Although, it doesn’t appear that Dr. Sawni often needs reminding. She speaks about her career in pediatrics and adolescent medicine with obvious joy.
“I think pediatricians are some of the happiest physicians,” Dr. Sawni says. “Kids are wonderful. They’re fun, they’re curious, they’re motivated, they give you hugs. I consider it an honor to have the opportunity to impact the life of a child or a teenager.”
Dr. Sawni is the Director of Adolescent Medicine at Hurley Children’s Hospital in Flint, Michigan. She’s also an Assistant Professor of Pediatrics at Michigan State University College of Human Medicine.

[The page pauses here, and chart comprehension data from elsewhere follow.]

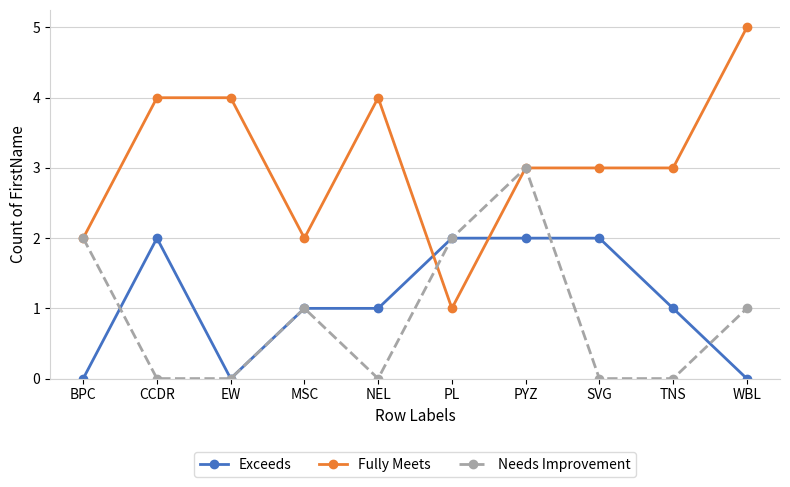

What is the spread (max minus min) of values at PL?

1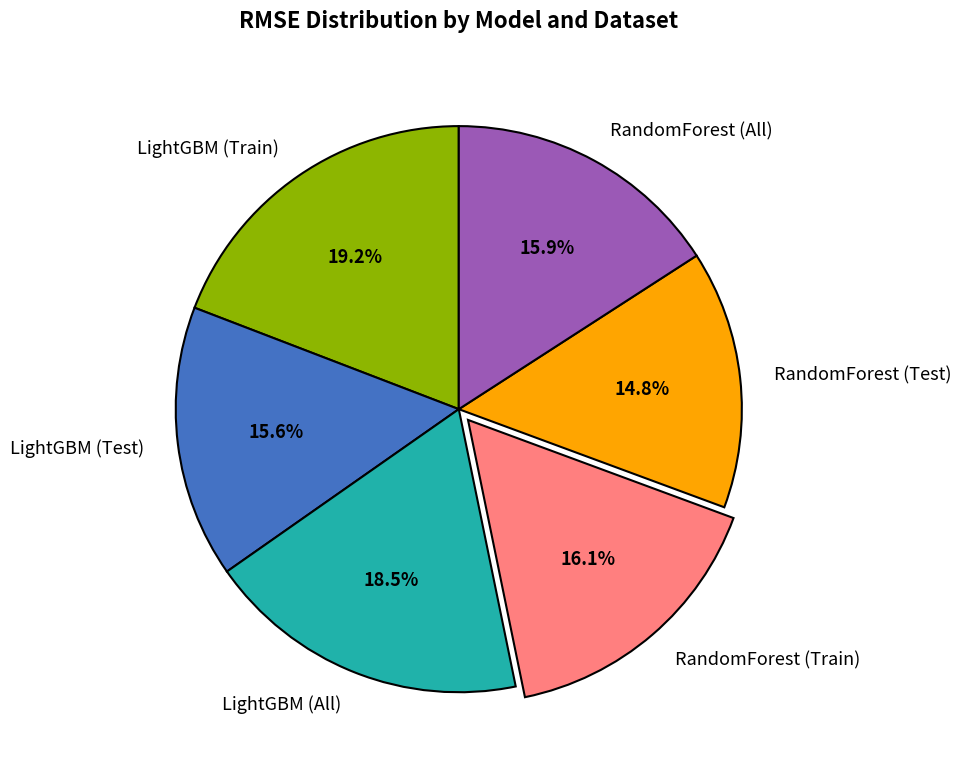

Which category has the biggest portion of the pie?

LightGBM (Train)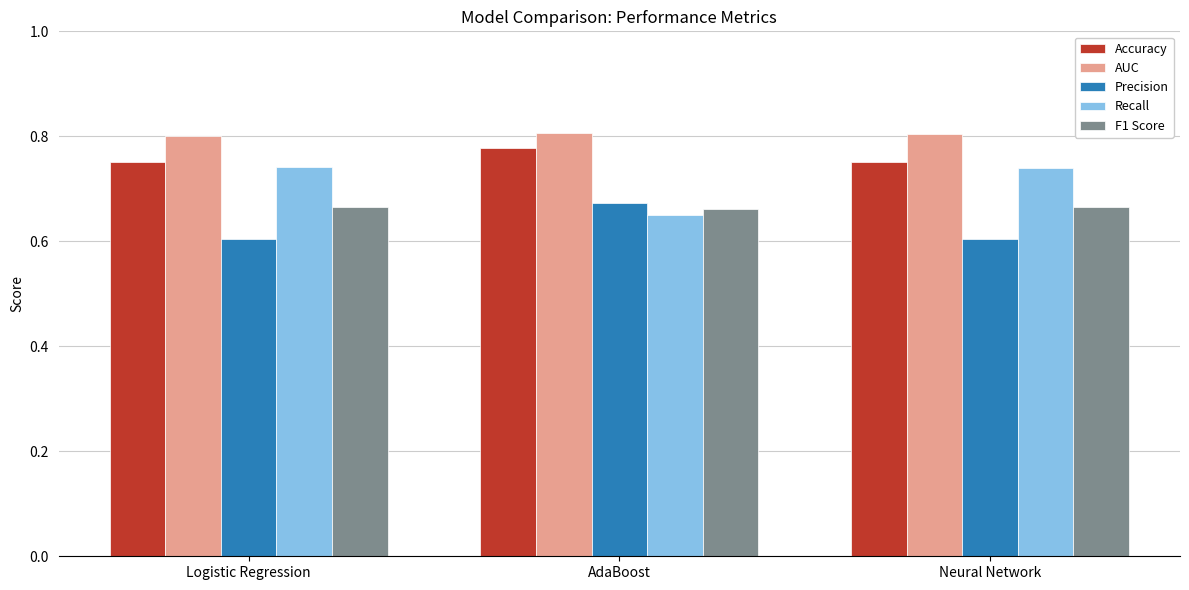

Count the Precision values in the range 0 to 1.

3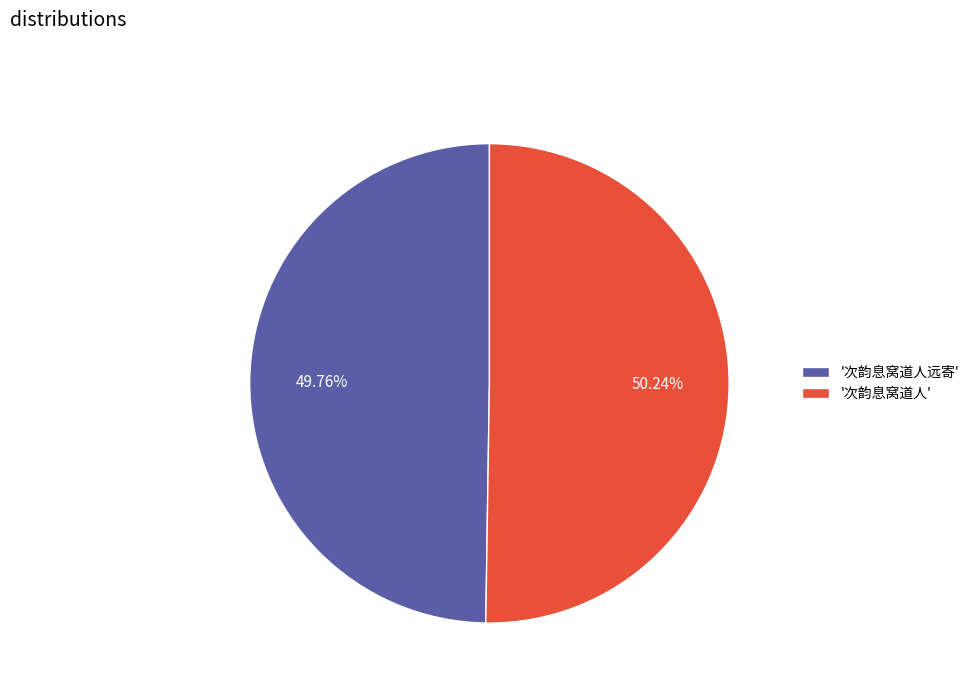

Is the sum of '次韵息窝道人远寄' and '次韵息窝道人' greater than half?

Yes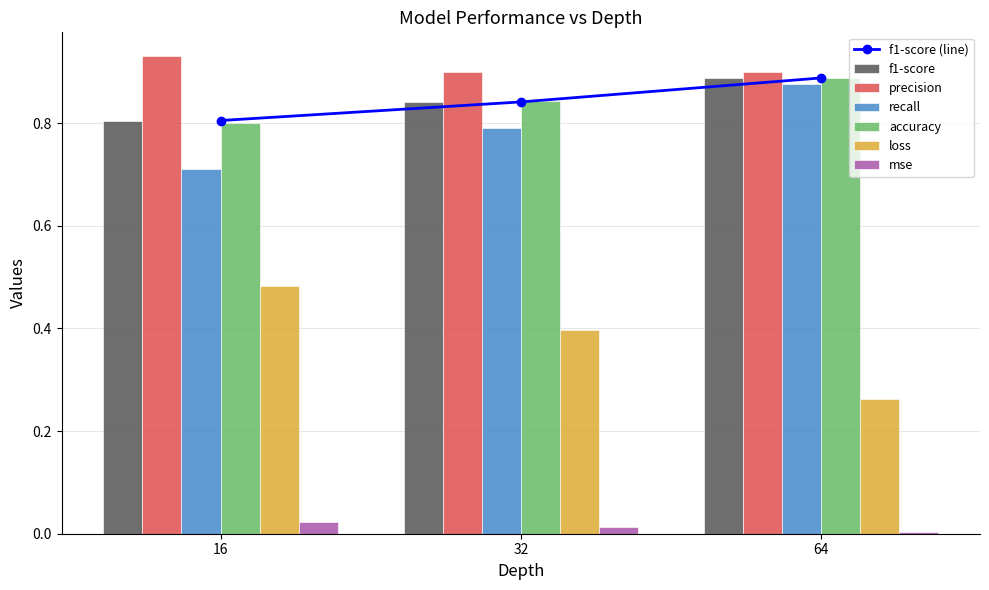

Which series has the widest spread of values?

loss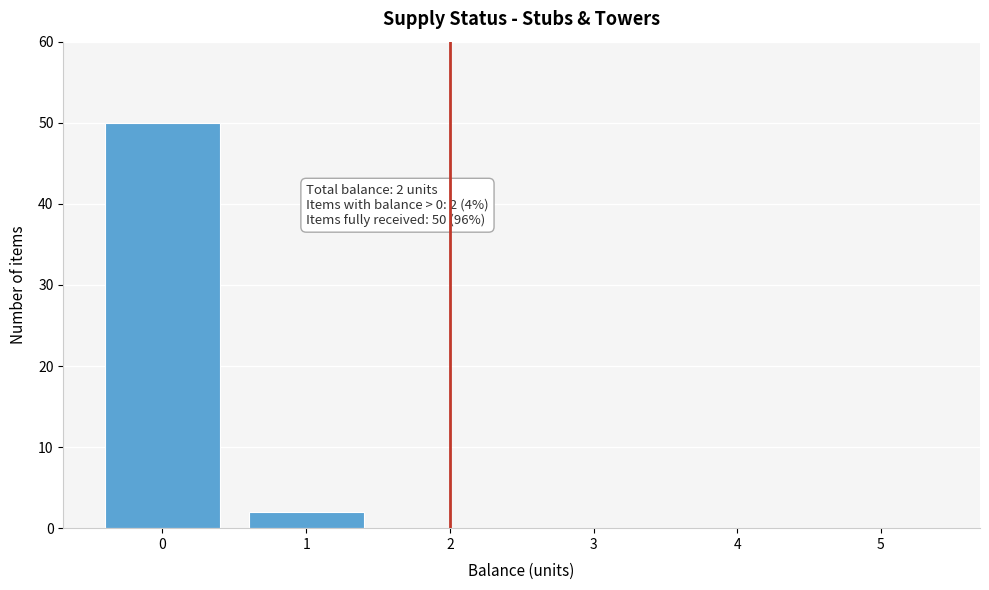

Reading left to right, what are all the values shown in this chart?

0=50	1=2	2=0	3=0	4=0	5=0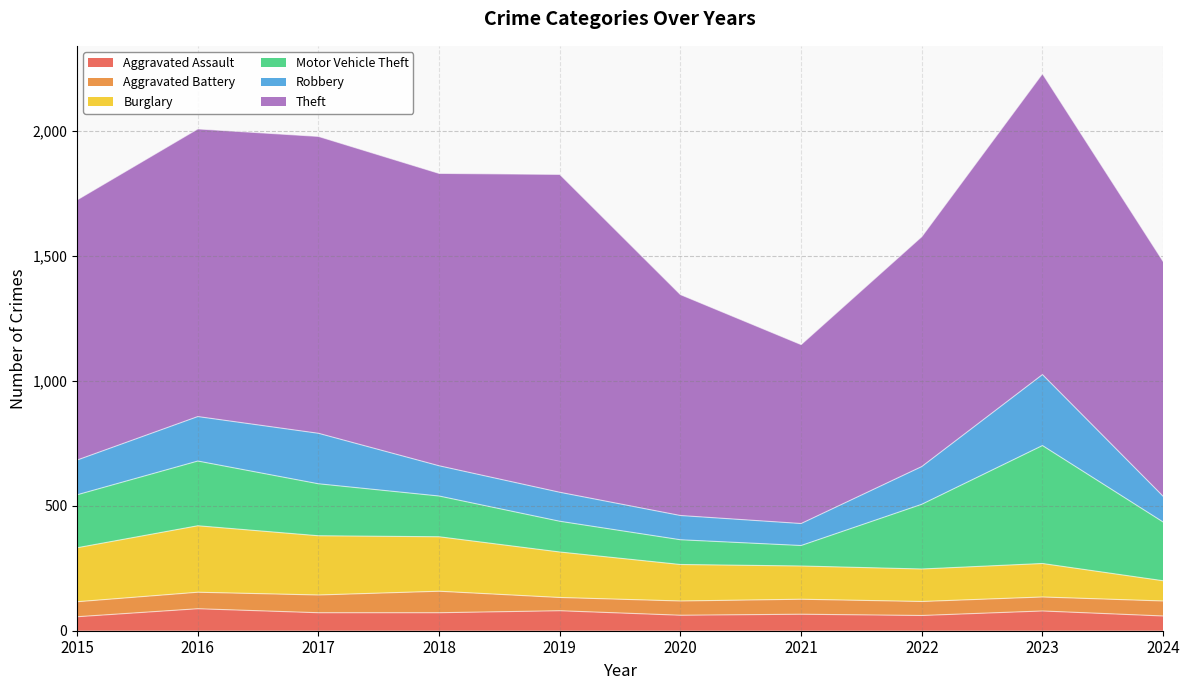

How many data points in Aggravated Battery are above 60?

3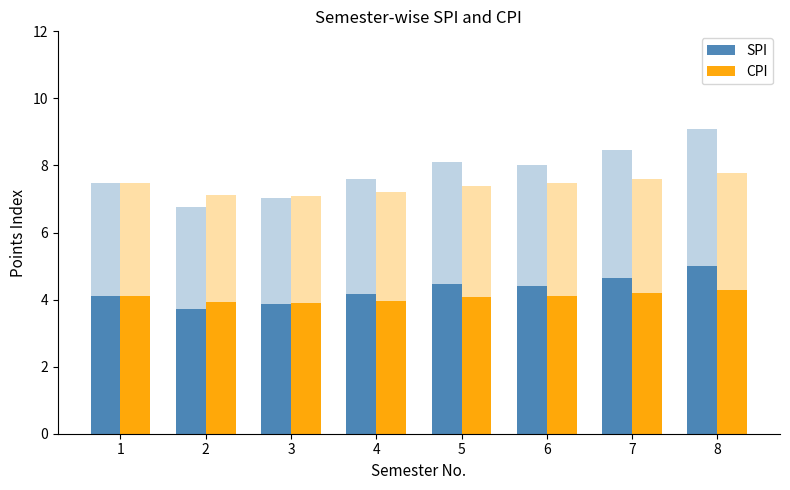

What is the total value across all series at 8?

9.3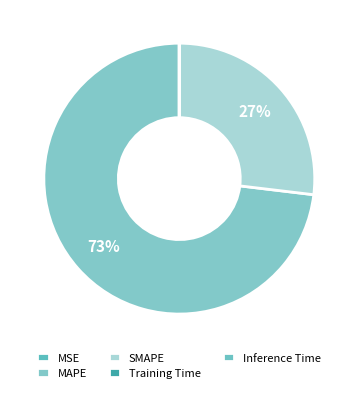

Combined, do MSE and Training Time account for over 50%?

No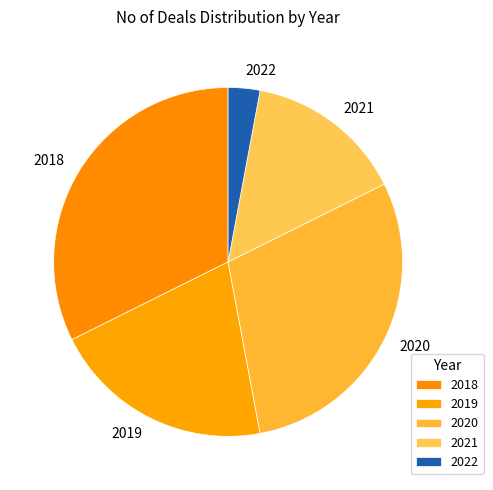

Approximately how many times larger is the value at 2018 compared to 2020?

1.1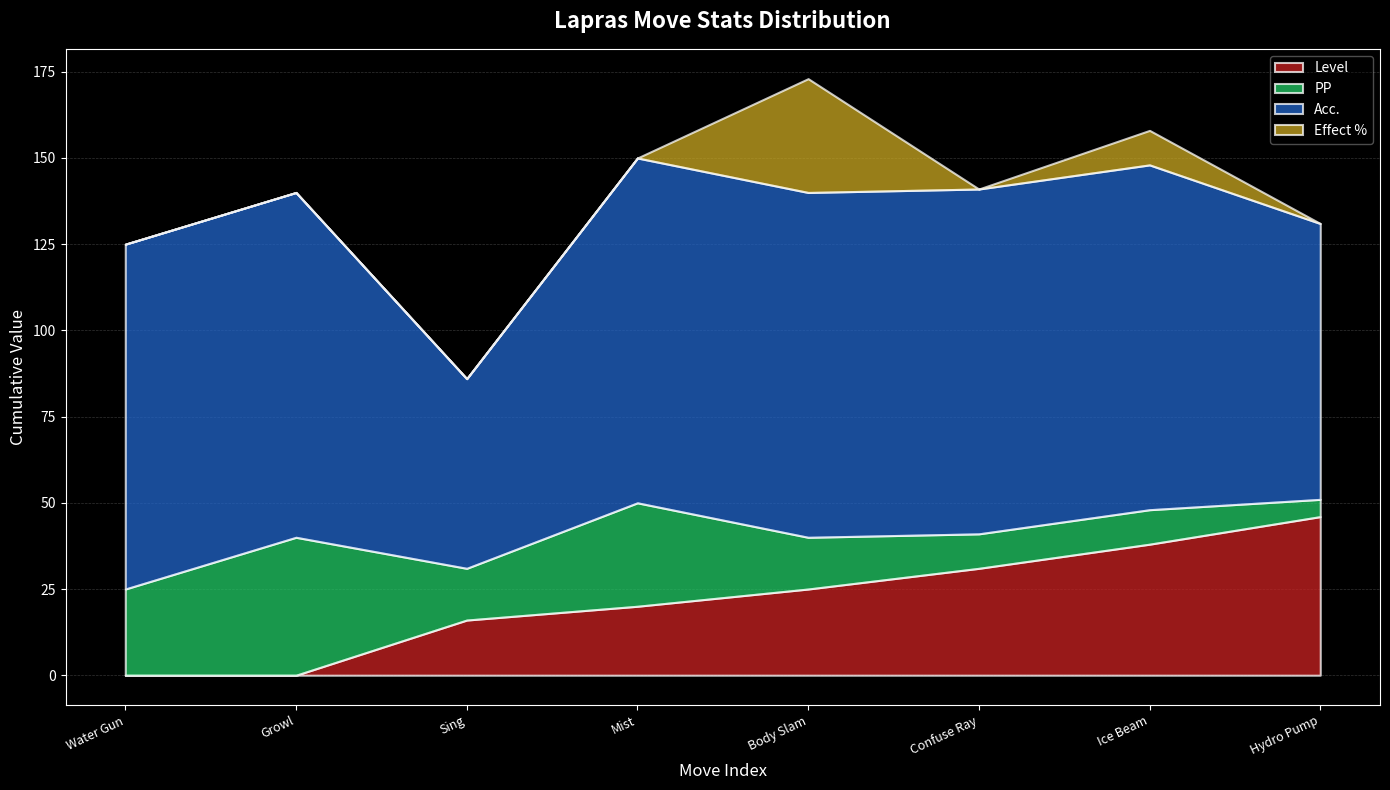

What is the label of the 4th point from the right?

Body Slam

Could you give an overview of the career path that brought you here?
Becoming a pediatrician is something I've always wanted to be. I’m from the Toronto area and I went to undergrad at the University of Western Ontario in London Ontario. After applying to Canadian medical schools, which are very competitive, I started looking for alternative options. A friend of mine had gone to AUC, and that’s how I found out about it. I did my residency at Children’s Hospital of Michigan, Detroit MI and then a fellowship in adolescent medicine at North Shore University Hospital in Manhasset, New York. Since then I've been in academic medicine.
What are some of your main responsibilities?
I see patients, teach residents and medical students, and do research. Since I took over the director position here at Hurley Children’s Hospital, I’ve been working more with medical students and residents, which I really enjoy. I oversee the 3rd year medical students’ pediatric simulation labs, run the pediatric rotation in adolescent medicine, and serve as one of the core competency medical student clerkship directors for Flint Area Medical Education (FAME).
What do you like most about working with residents and medical students?
They’re open to learning and full of energy, and they keep me on my toes. I’ve been a faculty mentor for pediatric residents for almost 30 years. Two of my pediatric resident mentees went on to do fellowships in adolescent medicine, and one came back to Michigan to practice adolescent medicine, which is really heartening. You never realize whose life you can touch by teaching. It’s very gratifying when, at the end of a rotation, residents tell me they feel much more comfortable talking to teens. I’ve had students and residents come back and thank me, send me a card or an email telling me that I influenced them in a positive way, and I never realized that I had that kind of impact.
Why did you choose to specialize in adolescent medicine?
I’ve always liked working with adolescents. They have unique needs—they’re not children, but they’re not adults either. So their doctor needs to wear a lot of hats. I’m a primary care physician, as well as a subspecialist. I do well teen visits, immunizations, etc. as well as see teens who are referred to me with specific adolescent issues, such as eating disorders, GYN concerns, behavioral problems, parental conflicts, emotional issues, and so forth. Adolescence is a time of huge change; physical, cognitive and psychosocial with peer pressure that can lead to teens starting to engage in high-risk behaviors.
What kind of research are you involved with?
One of my research interests is integrative medicine. In addition to what you might call conventional medicine, integrative medicine makes use of therapies like herbal supplements, acupuncture, mind-body medicine, etc. I ran a children’s consultative clinic for children and teenagers, which provided integrative therapies to manage asthma and ADHD. I teach meditation, self-hypnosis and relaxation techniques to school-age children and adolescents. It’s about learning techniques/coping skills to calm the mind, and using therapeutic suggestions to manage medical issues like anxiety, school phobia, chronic headaches, abdominal pain, and other medical conditions that have an emotional component.
Any advice for pre-med students?
You really want to go into medicine for the right reasons—because it’s your passion to help people. It’s very hard work. But if you are motivated and determined to be a physician, never give up. Follow your dream. If you have to go through an alternative route, that’s okay. Just pursue it and stay committed.